In a multivariate analysis of STIM, a high-risk Sokal score at diagnosis—which may be a surrogate measure of increased disease burden—was a factor that predicted molecular relapse. An imatinib duration of ≥58.8 months prior to discontinuation was associated with a lower likelihood of relapse, which supports the concept of stem cell erosion, he said.
Data from phase III EURO-SKI confirm that a 6-year cutoff for TKI duration was associated with the probability of loss of deep molecular response. The 6-month probability of relapse is about 60% with a TKI duration of <6 years, he noted.
A high number of natural killer cells and an enhanced TH1-type response have also been found to correlate with successful treatment-free remission.
Although 3 of the second-generation TKIs—dasatinib, nilotinib, and bosutinib—improve the rate of of deep molecular response over time versus imatinib, none of these drugs are associated with significantly improved overall survival or transformation-free survival over imatinib.

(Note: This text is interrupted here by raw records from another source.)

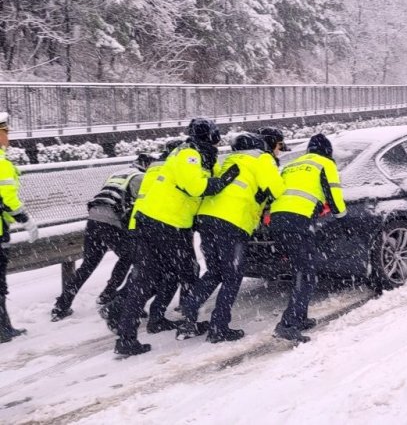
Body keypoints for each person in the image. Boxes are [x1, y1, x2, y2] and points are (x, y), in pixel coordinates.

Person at [113, 118, 240, 356]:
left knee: (157, 276)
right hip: (164, 224)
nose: (218, 141)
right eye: (216, 136)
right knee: (181, 273)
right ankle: (183, 322)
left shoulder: (195, 155)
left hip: (164, 223)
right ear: (209, 136)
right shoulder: (188, 155)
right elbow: (197, 188)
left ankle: (130, 331)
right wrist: (225, 180)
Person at [177, 132, 285, 343]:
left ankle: (188, 317)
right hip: (232, 222)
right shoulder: (262, 158)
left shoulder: (230, 159)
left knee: (214, 271)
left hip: (207, 219)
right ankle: (219, 327)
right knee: (232, 276)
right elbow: (278, 190)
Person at [50, 153, 154, 321]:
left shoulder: (118, 173)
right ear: (146, 165)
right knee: (132, 257)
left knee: (88, 264)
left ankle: (61, 305)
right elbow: (142, 206)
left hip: (94, 219)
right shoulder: (140, 178)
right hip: (112, 222)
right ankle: (110, 295)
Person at [98, 138, 184, 322]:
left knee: (147, 273)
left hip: (139, 225)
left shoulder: (154, 168)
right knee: (163, 273)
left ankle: (119, 307)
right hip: (160, 226)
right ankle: (130, 314)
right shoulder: (171, 169)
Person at [271, 133, 346, 343]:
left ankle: (300, 318)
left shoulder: (293, 164)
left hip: (277, 221)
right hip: (297, 221)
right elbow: (334, 194)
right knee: (307, 275)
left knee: (300, 270)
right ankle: (288, 324)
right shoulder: (325, 164)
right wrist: (341, 215)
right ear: (328, 151)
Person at [0, 111, 38, 343]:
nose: (8, 138)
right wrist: (25, 219)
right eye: (5, 133)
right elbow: (6, 199)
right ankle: (3, 329)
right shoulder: (1, 164)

A TKI withdrawal syndrome has been described in which adverse events are experienced in patients who stop their TKI;5 about 20% of these patients go on to develop musculoskeletal symptoms. “In some instances, these patients elected to go back on their TKI, not to treat their CML, but to treat the musculoskeletal discomfort that arose,” said Shah. “It’s something the patients need to be aware of so that they’re not blindsided if they stop treatment and all of a sudden, they have pain in their shoulders, spine, or hips.”Patents who wish to stop their TKI after achieving and maintaining deep molecular response should be counseled on the potential benefits and risks of stopping, such as TKI withdrawal, and they should have access to frequent molecular monitoring, according to the guideline. In addition to maintaining a stable deep molecular response for at least 2 years, monthly molecular monitoring is recommended during the first year following discontinuation, as this is when the risk of relapse is highest; every 6 weeks during the second year following discontinuation; and then, every 12 weeks thereafter. Patients should resume therapy with loss of major molecular response.
Patents should have no history of accelerated or blast phase CML and be on approved TKI therapy for at least 3 years.
Patients should be referred to a CML Specialty Center for at least 1 consultation to review the appropriateness of TKI discontinuation. “It is strongly encouraged to notify the NCCN panel of any potential new toxicity that may occur, or any bad [disease-related] outcome that may occur in patients who stop therapy,” Shah concluded.